Understanding the Tack Problem
Tack, at its most basic, is the stickiness of a printing ink. High tack has genuine advantages — better ink transfer, sharper dot gain, cleaner printing on smoother substrates. But high tack on sensitive or uncoated materials is where things get complicated.
When the ink’s pull is stronger than the paper’s surface integrity, the paper loses. You get picking: small chunks of the paper surface torn away during printing. On lower-quality papers or boards — the kind that’s been showing up with increasing frequency as supply chains tighten — this problem is amplified. Run those stocks at high speed, and you compound the risk further.
Lisa-Marie Spring, product manager for SF/UV at hubergroup, explains: “High tack offers advantages such as improved ink transfer and dot gain, it can also cause so-called picking on sensitive papers or uncoated board — damage to the paper surface during the printing process. Low-tack inks are specifically designed to counteract this effect.”
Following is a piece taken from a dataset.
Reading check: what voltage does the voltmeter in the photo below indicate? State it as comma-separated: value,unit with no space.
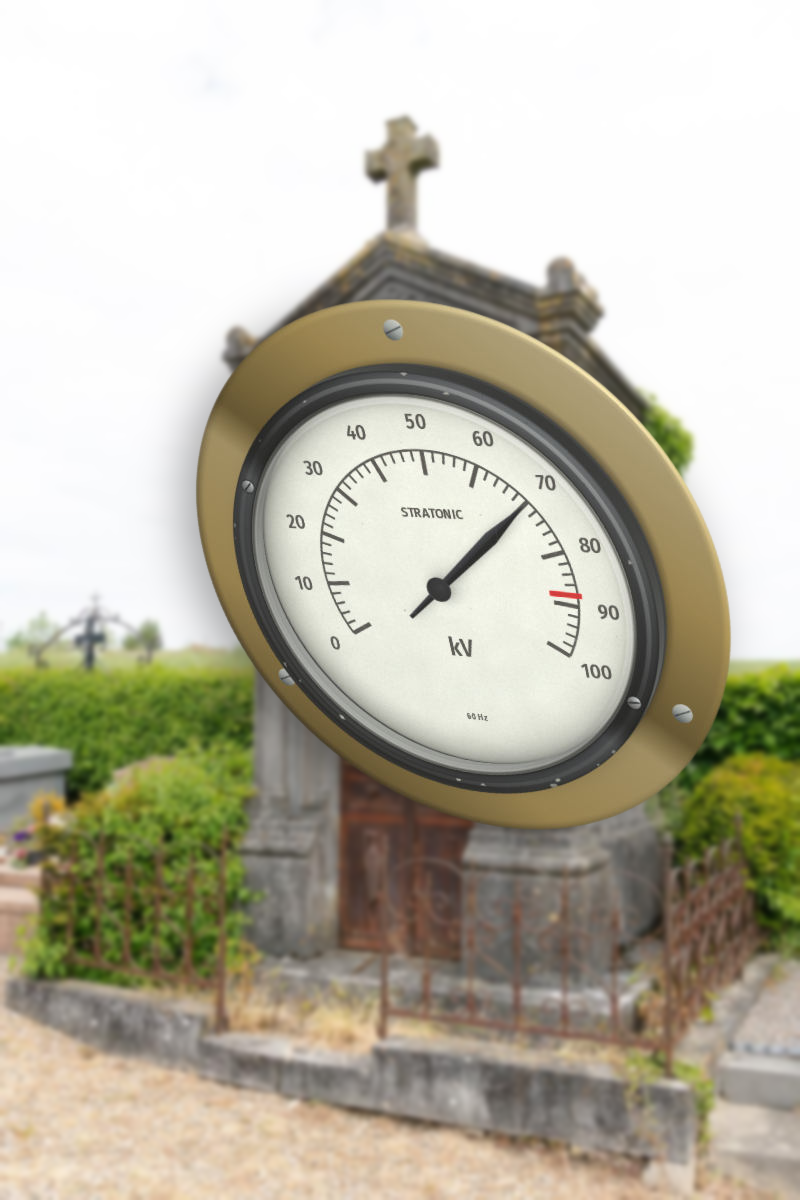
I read 70,kV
What the New NewV Variants Offer
The new low-tack versions cover four series within the NewV range: NewV pack premium, NewV set LED, NewV pack MGA, and NewV poly MGA. Critically, hubergroup has built them to maintain the same rheological properties as the existing high-tack versions. This means printers aren’t trading one set of performance characteristics for another — they’re getting a formulation tuned for stability under difficult conditions without sacrificing the print behavior they’ve come to rely on.
The practical benefits are meaningful: reduced paper tear-out, more uniform ink separation, less emulsion disruption, and lower risk of delamination on multi-layer substrates. Put together, those translate directly into more consistent output, fewer wasted sheets, and production lines that don’t need to slow down every time a batch of variable-quality stock rolls in.
Why This Matters Now
The packaging print market is under constant pressure to do more with less. Faster presses, tighter deadlines, more SKUs, less tolerance for waste. The idea of slowing production to accommodate problem substrates is increasingly untenable.
Low-tack ink formulations aren’t new in principle, but having them available across a broad, well-established UV offset range — in versions already proven for performance in premium packaging applications — makes them genuinely useful for a wide range of printers rather than a niche workaround.
For operations dealing with fluctuating paper quality (and right now, that’s most operations), the low-tack NewV series offers a practical tool to maintain process stability without redesigning the workflow around the problem.